Located near Nederland in Boulder County, Caribou is a former mining town named after the nearby Caribou Silver Mine.
In 1861, a prospector discovered placer gold downstream. The prospector followed the gold on Coon Trail Creek and discovered the first silver vein in what later became the Caribou district.
The town, which had a church, three saloons, a brewery and the Caribou Post newspaper, was established in 1870. A year later, the Caribou Mine was sold to investors for $3 million, but the new owners found that the best ore had already been removed.

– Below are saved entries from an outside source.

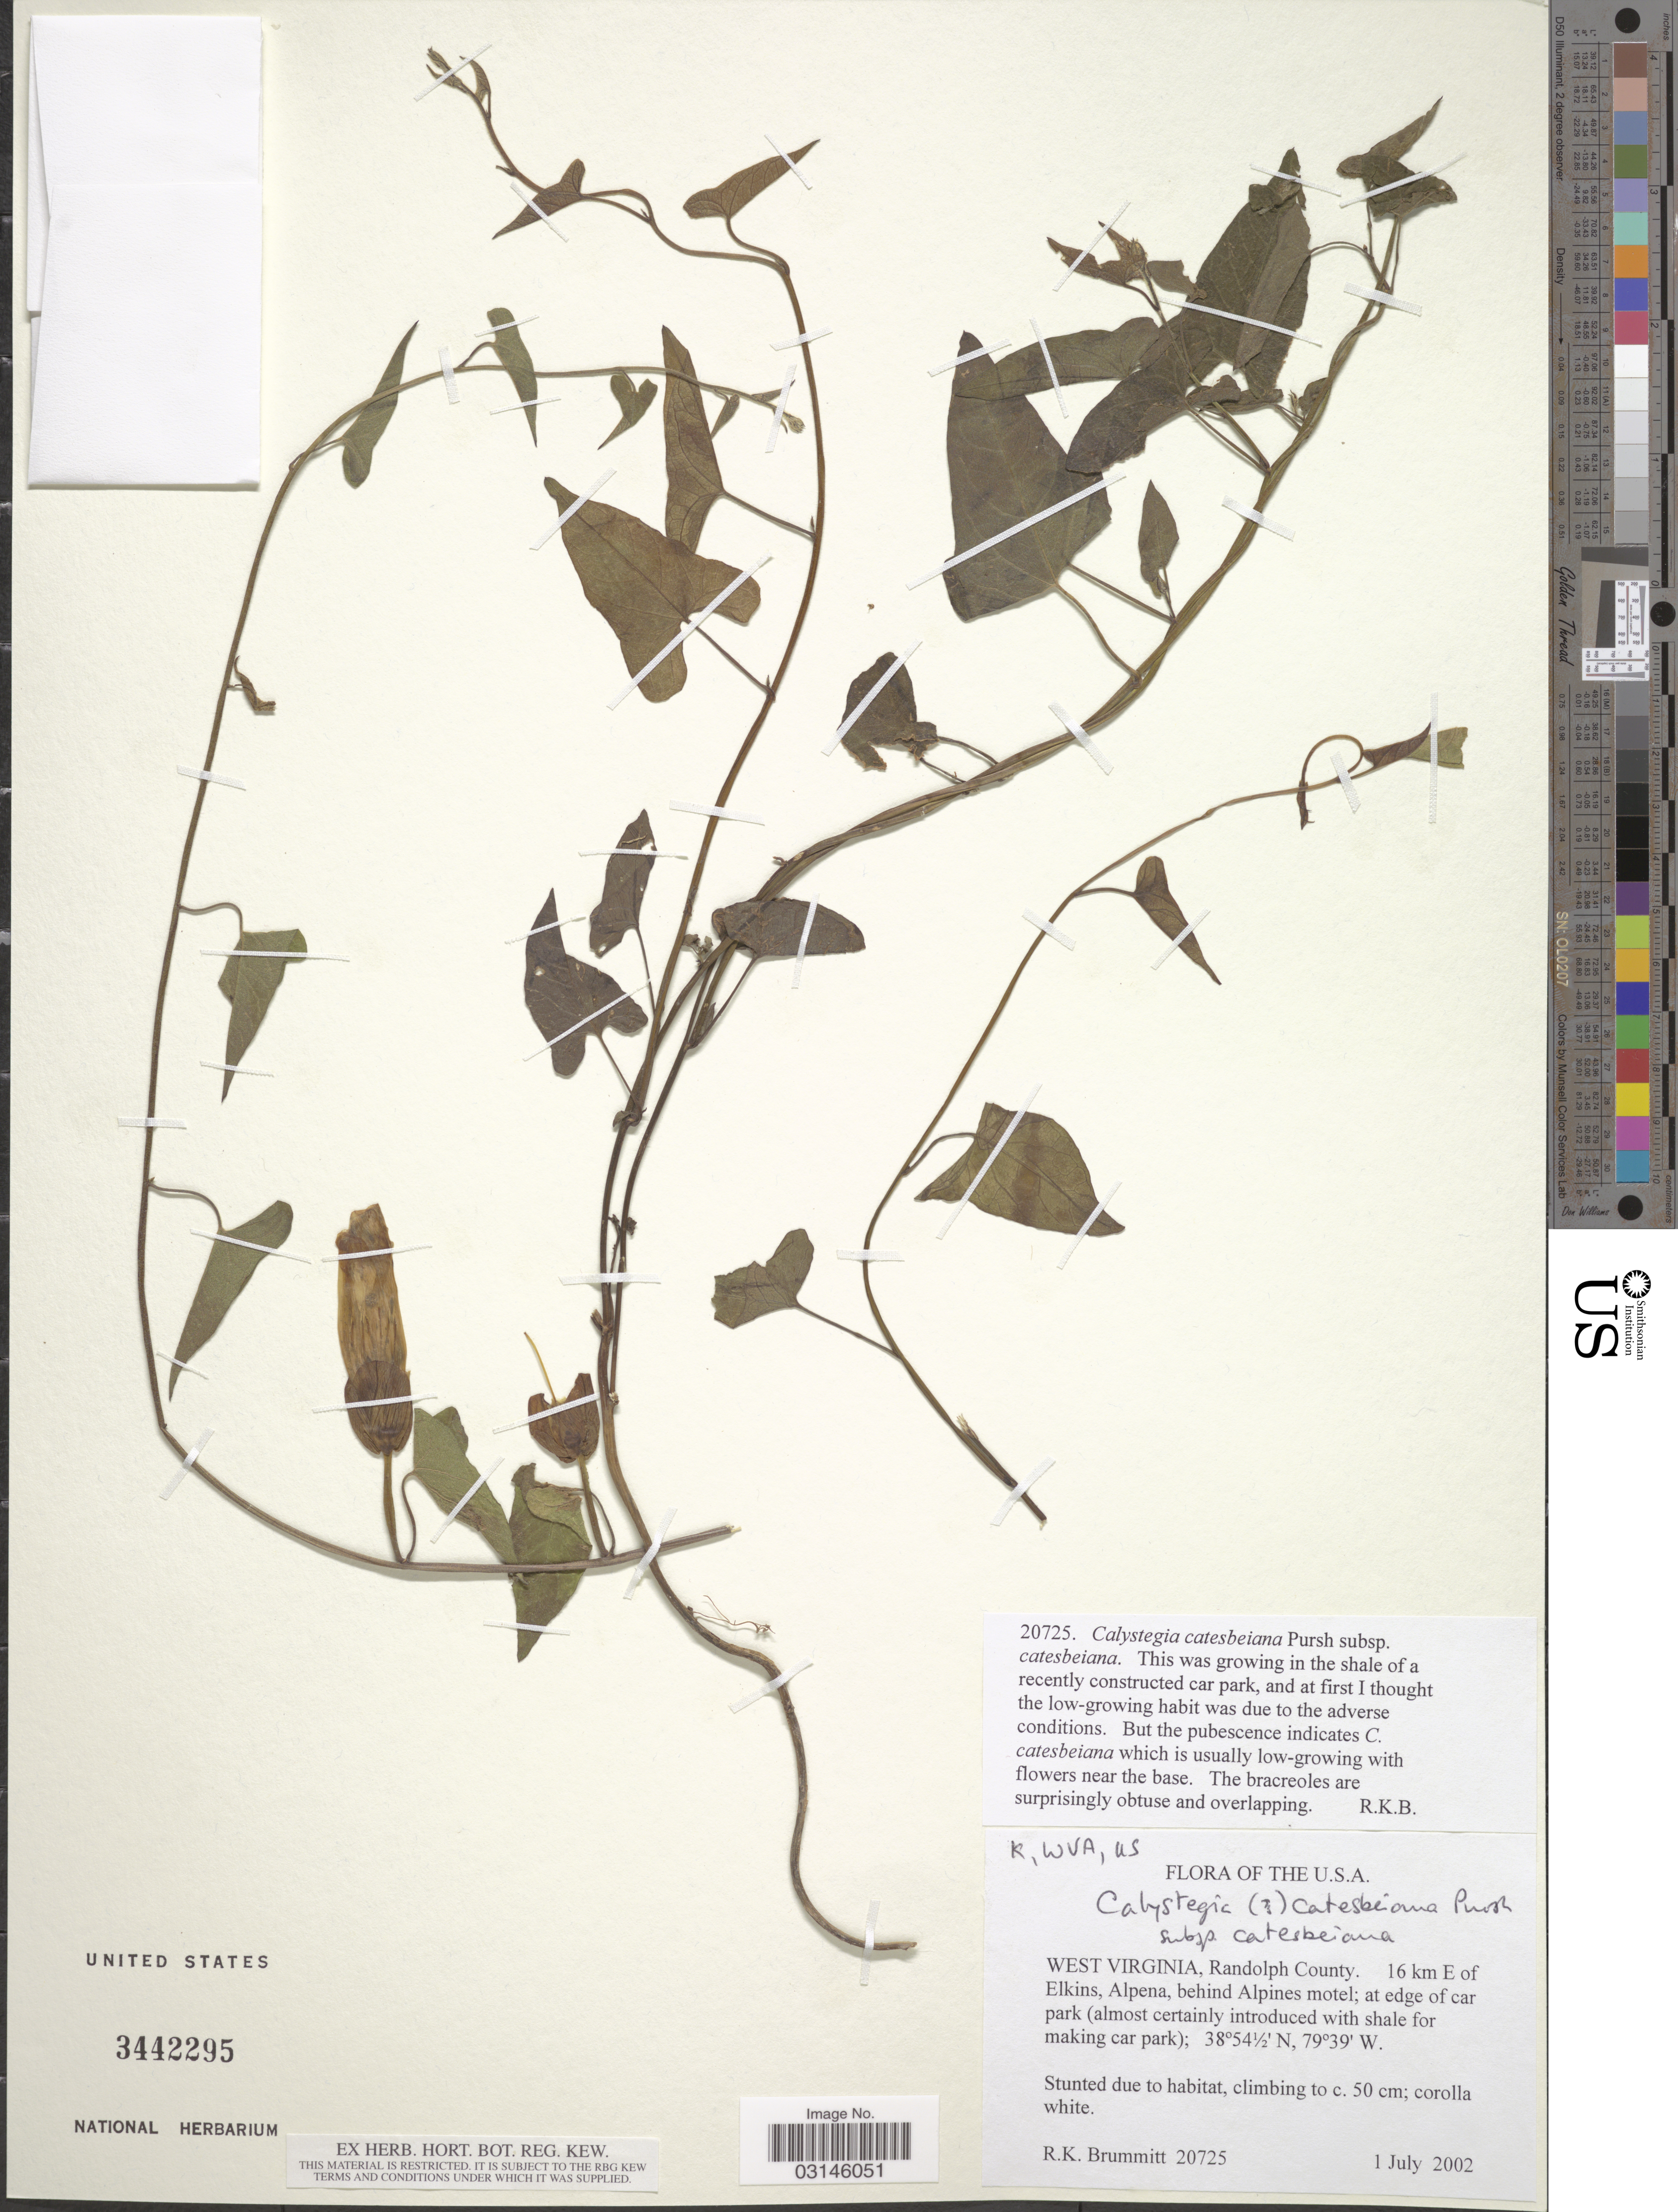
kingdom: Plantae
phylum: Tracheophyta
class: Magnoliopsida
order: Solanales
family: Convolvulaceae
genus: Calystegia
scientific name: Calystegia catesbeiana subsp. catesbeiana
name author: Brummitt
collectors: R. K. Brummitt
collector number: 20725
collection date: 2002-07-01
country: United States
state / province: West Virginia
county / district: Randolph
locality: Randolph County. 16 km E of Elkins, Alpena, behind Alpines motel.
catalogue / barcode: US 3442295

At its peak in 1875, Caribou’s population was estimated to be about 3,000 people, but the mine was struggling. A fire in 1879 burned down the town. By the 1920s, fewer than 50 people lived there.
To get to Caribou, take County Road 128 west out of Nederland. Follow for 4.7 miles until you reach the town site.
Caribou Ranch, a famous music recording study, is along the way to the former town. The music studio recorded musical icons, including Elton John, Chicago, the Beach Boys, Earth, Wind & Fire, Billy Joel, Chad & Jeremy, Frank Zappa and Amy Grant.